▸ Brief
From top to bottom, return the listing exactly as it appears, omitting its images.

▸ Provided data
*** Begin section ***

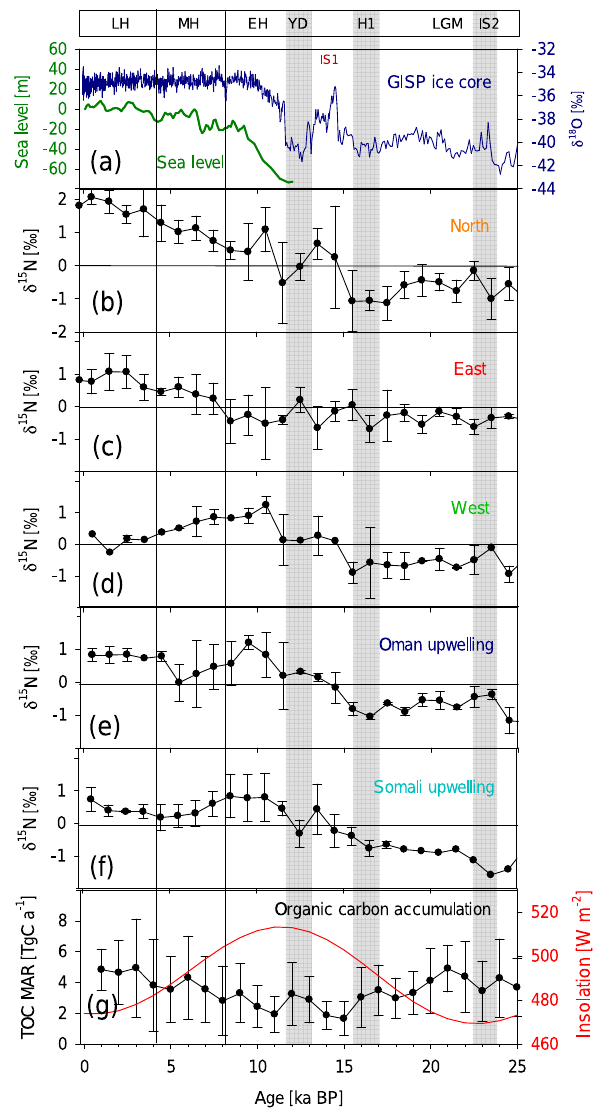
Figure 6. The δ 18 O values in ‰ from the GISP2 ice core (Grootes and Stuiver, 1997) and sea level (m above NN) reconstruction from the Red Sea (Siddall et al., 2003) (a) compared with millennial regional averages of normalized and averaged δ 15 N (‰) values from the northern (b) , eastern (c) , and western (d) Arabian Sea, the Oman (e) , and Somali (f) upwelling area. Total organic carbon mass accumulation in the Arabian Sea (TOC MAR in TgCyear − 1 ; data from Cartapanis et al., 2016, and Tim Rixen, unpublished) and insolation at 30 ◦ N in Wm − 2 (Berger and Loutre, 1991) (g) during the last 25kyr. Error bars denote ± 1 σ . Grey bars and abbreviations as in Fig. 3; interstadial 1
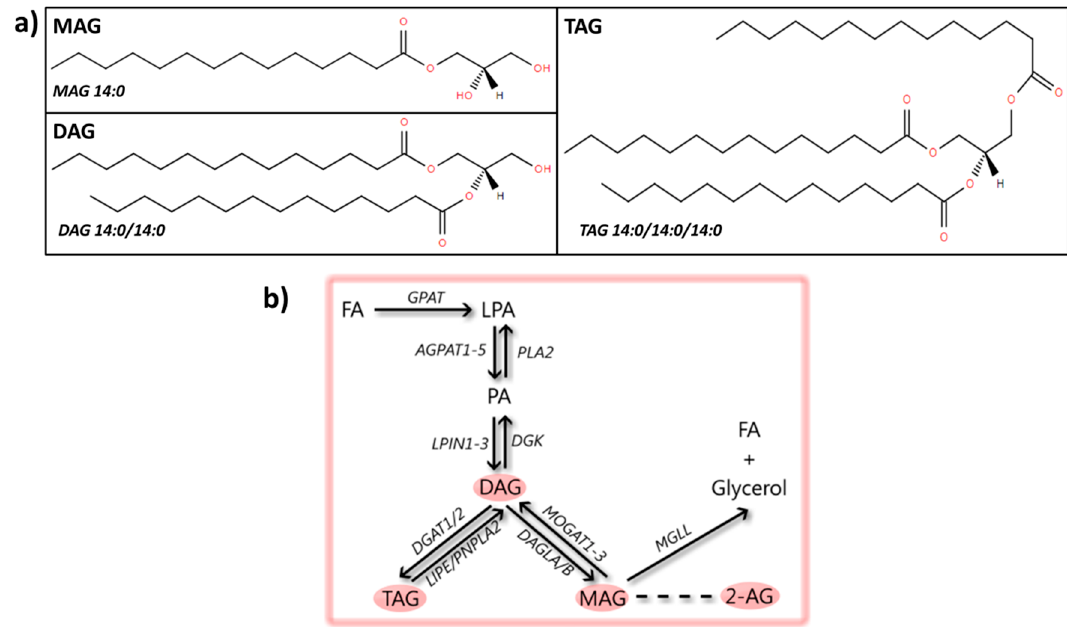
Figure 3. Glycerolipids: structures and metabolic steps involved. ( a ) Schematic representation of the chemical structures of glycerolipids, including monoacylglycerol (MAG 14:0), diacylglycerol (DAG 14:0/14:0), and triacylglycerol (TAG 14:0/14:0/14:0). Chemical structures are adapted from the LIPID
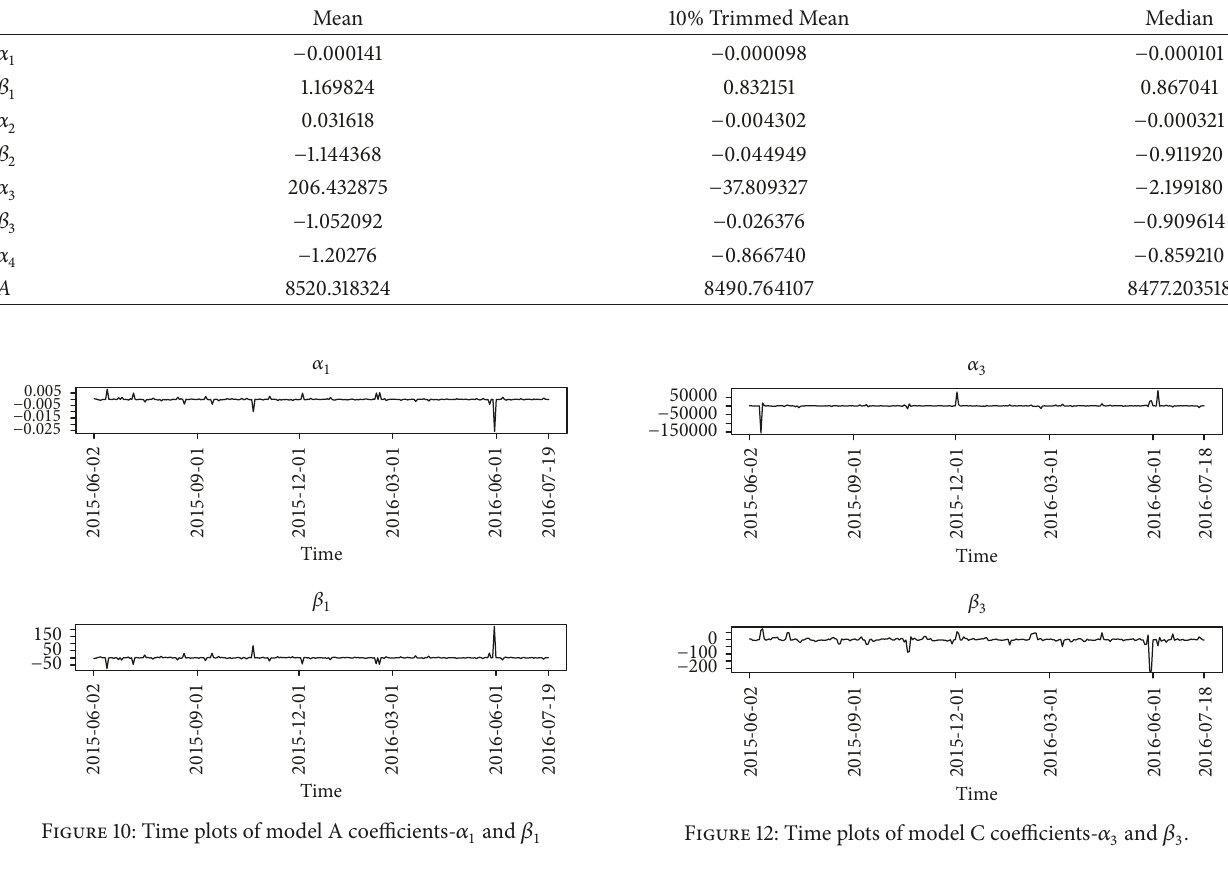
Table 5: Centering tendency of the dynamic model coefficients.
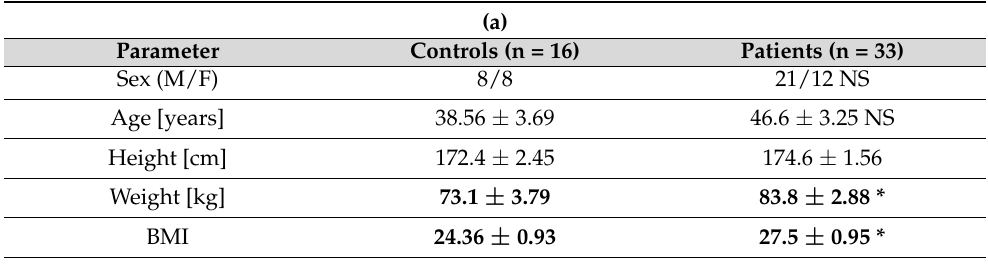
Table 1. Baseline characteristics of patients and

*** End section ***

▸ Written response
Figure 6. The δ 18 O values in ‰ from the GISP2 ice core (Grootes and Stuiver, 1997) and sea level (m above NN) reconstruction from the Red Sea (Siddall et al., 2003) (a) compared with millennial regional averages of normalized and averaged δ 15 N (‰) values from the northern (b) , eastern (c) , and western (d) Arabian Sea, the Oman (e) , and Somali (f) upwelling area. Total organic carbon mass accumulation in the Arabian Sea (TOC MAR in TgCyear − 1 ; data from Cartapanis et al., 2016, and Tim Rixen, unpublished) and insolation at 30 ◦ N in Wm − 2 (Berger and Loutre, 1991) (g) during the last 25kyr. Error bars denote ± 1 σ . Grey bars and abbreviations as in Fig. 3; interstadial 1
Figure 3. Glycerolipids: structures and metabolic steps involved. ( a ) Schematic representation of the chemical structures of glycerolipids, including monoacylglycerol (MAG 14:0), diacylglycerol (DAG 14:0/14:0), and triacylglycerol (TAG 14:0/14:0/14:0). Chemical structures are adapted from the LIPID
Table 5: Centering tendency of the dynamic model coefficients.
Table 1. Baseline characteristics of patients and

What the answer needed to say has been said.